Subsonic aeroelastic effects of train-body skin structures have been intensely attractive among researchers due to the improvement of high-speed train speed. In this article, the aeroelastic behaviors of a laminated composite plate with embedded Macro Fiber Composite (MFC) actuators in hygrothermal environment under the subsonic airflow has been investigated. The Von Karman large deflection theory and the subsonic aerodynamic model based on the Bernoulli's equation are applied in the formulation. The principle of virtual work is adopted to obtain the nonlinear aeroelastic equations of the laminated composite panel with embedded MFC actuators. Subsequently, the Newmark method and Newton-Raphson method are combined to solve the framework in order to capture the nonlinear aeroelastic response of the subsonic laminated panel in time domain.

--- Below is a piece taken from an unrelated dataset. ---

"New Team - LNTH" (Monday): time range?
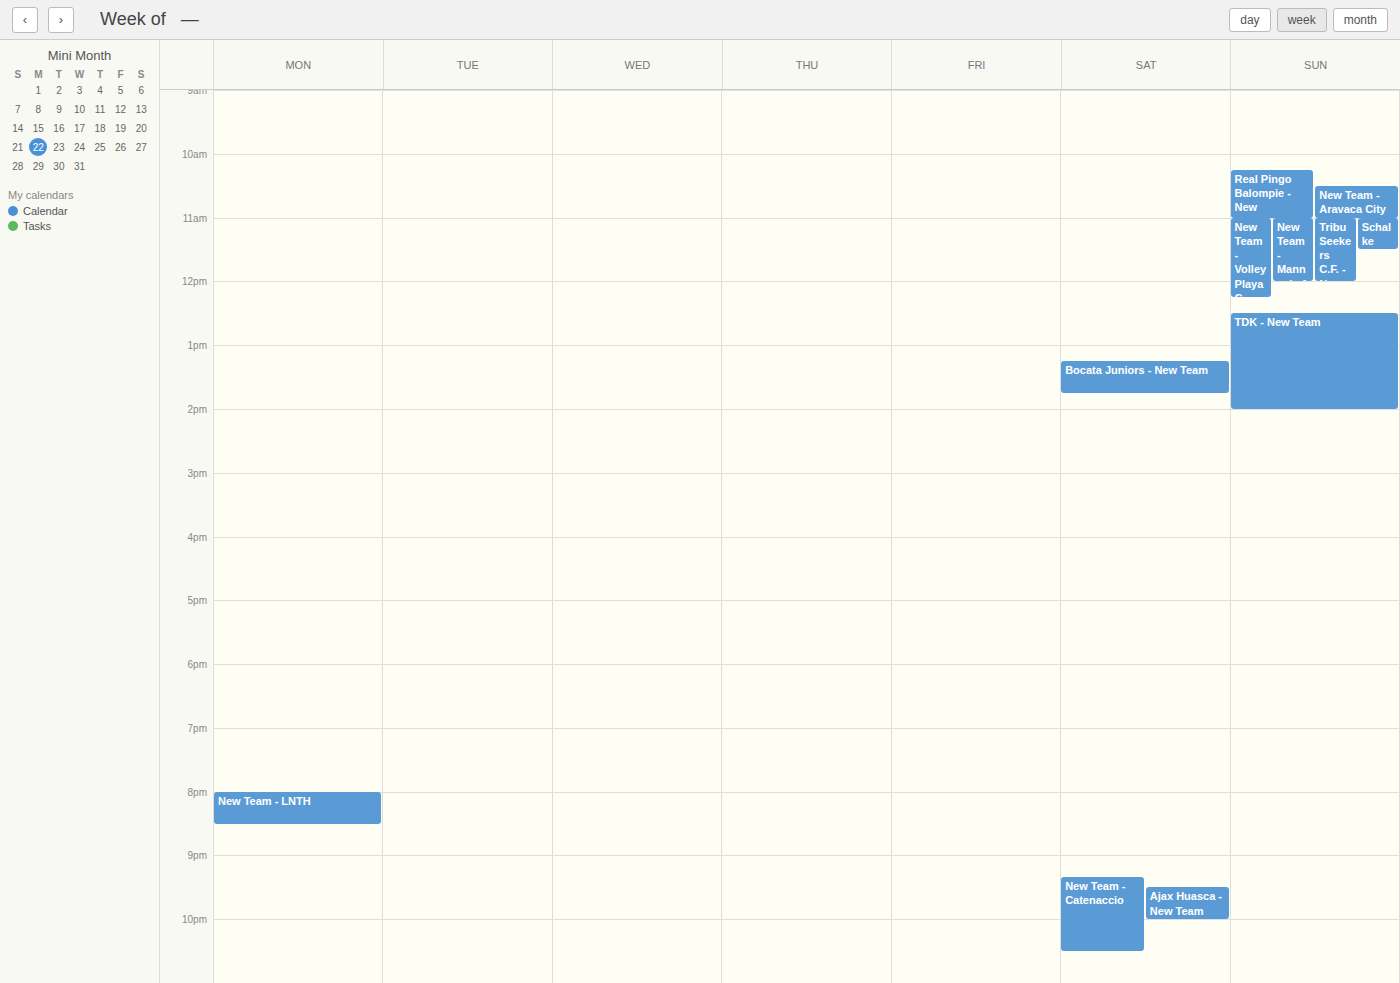
8:00 PM to 8:30 PM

Since the presence of moisture concentrations, temperature rises and applied voltages of the embedded MFC actuators will result in additional stiffness effects on composite panels by inducing prestress, thus change the aeroelastic behaviors of the composite panel, the influences of these main parameters on aeroelastic performance are analyzed. The results show that the aeroelastic flutter velocity of the composite panel gets remarkably deteriorated due to the adverse hygrothermal environment and can be strengthened through the applied voltages and appropriate lamination angles of embedded MFC actuators. Besides, the main findings of this study are the anti-symmetric laminate buckles then changes to an periodic oscillation like the limit-cycle-oscillation while there is no such phenomenon for the symmetric ones.